In the current issue of Applied Physics Letters, Marcos Dantus, MSU chemistry professor and founder of BioPhotonic Solutions, has developed a laser that can detect micro traces of explosive chemicals on clothing and luggage.
"Since this method uses a single beam and requires no bulky spectrometers, it is quite practical and could scan many people and their belongings quickly," Dantus said. "Not only does it detect the explosive material, but it also provides an image of the chemical's exact location, even if it's merely a minute trace on a zipper."
This doesn't mean that security forces will be armed with handheld laser in airports, however. This laser would more likely be in a conveyor belt, like the X-ray scanners already used for airport security. The low-energy laser is safe to use on luggage as well as passengers, he added.
For decades, scientists have been working to develop lasers that are powerful enough for detection, but safe enough to use on people. Dantus' initial spark for this breakthrough came from collaboration with Harvard University that developed a laser that could be used to detect cancer, but has the beam output of a simple presentation pointer.

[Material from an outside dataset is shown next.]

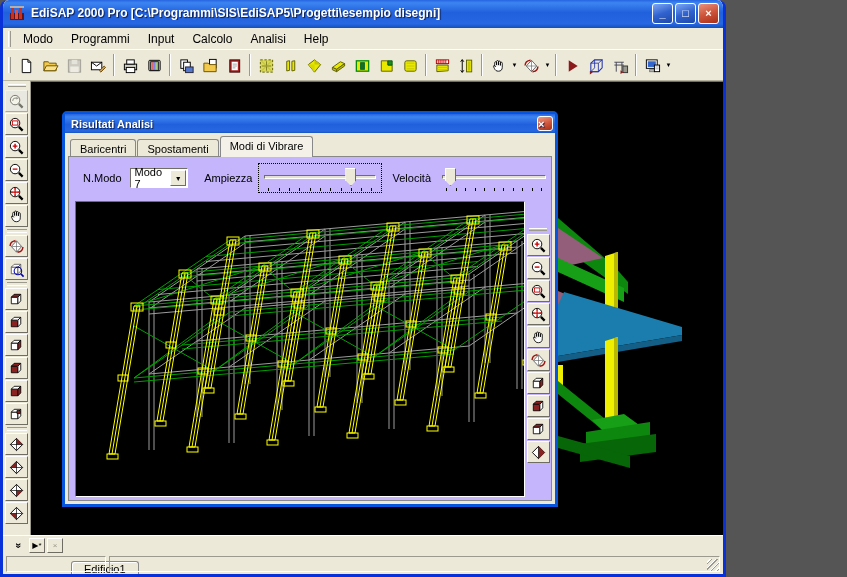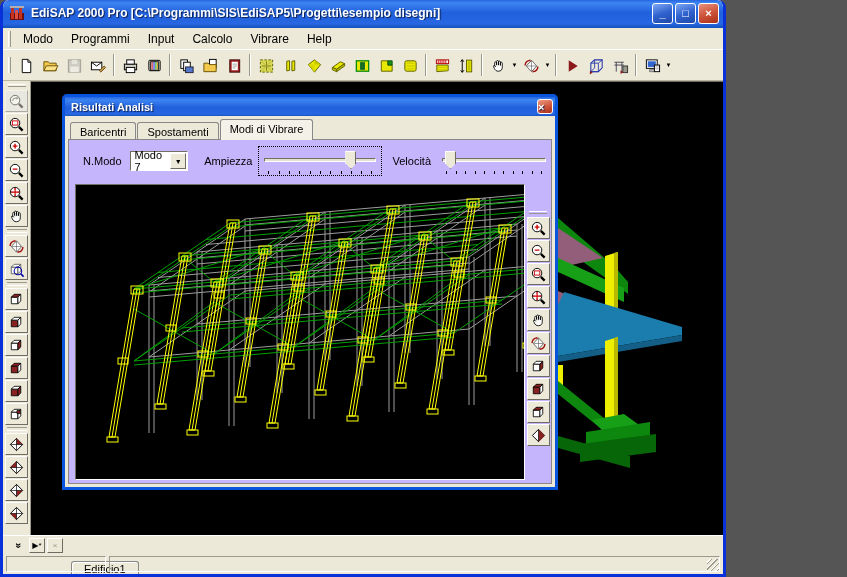"Vibrare" span.item { text: Vibrare -> Analisi }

"While working on biomedical imaging, I began exploring additional applications," Dantus said. "We soon learned how effective it was for detecting traces of hazardous substances from distances up to 10 meters away."
Dantus' bomb-detecting laser works as a single beam, but uses two pulses. The first resonates with certain chemical frequencies found in explosives. The second, a shadow pulse, serves as a reference. A discrepancy between the two pulses indicates the presence of explosive materials.

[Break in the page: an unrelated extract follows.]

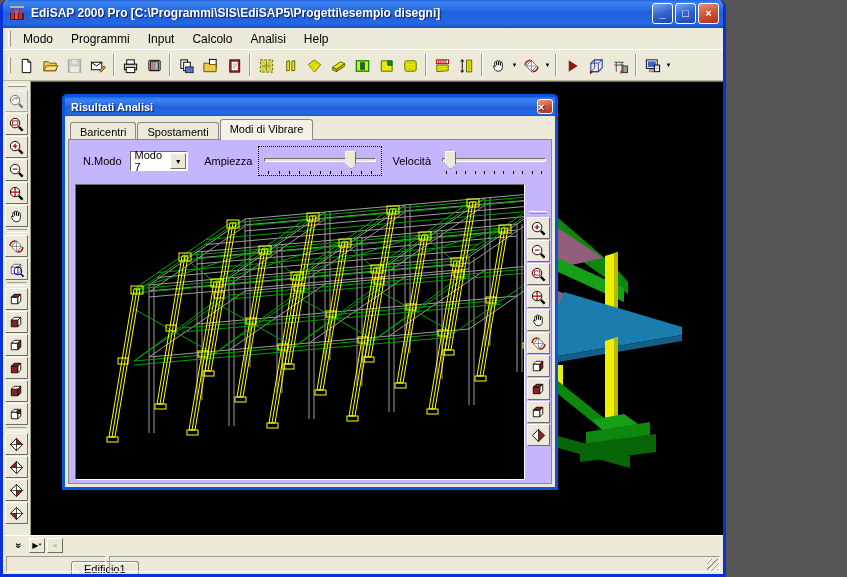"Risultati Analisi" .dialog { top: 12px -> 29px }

"The laser is not affected by the color or surface of clothes or luggage," Dantus said. "The resonant pulse and the shadow pulse are always in balance unless something is detected. Our method has Raman chemical specificity, excellent sensitivity and robust performance on virtually all surfaces."
An aerospace company has already expressed interest in furthering this technology. With additional funding, a standalone prototype could be created in about one year, he added.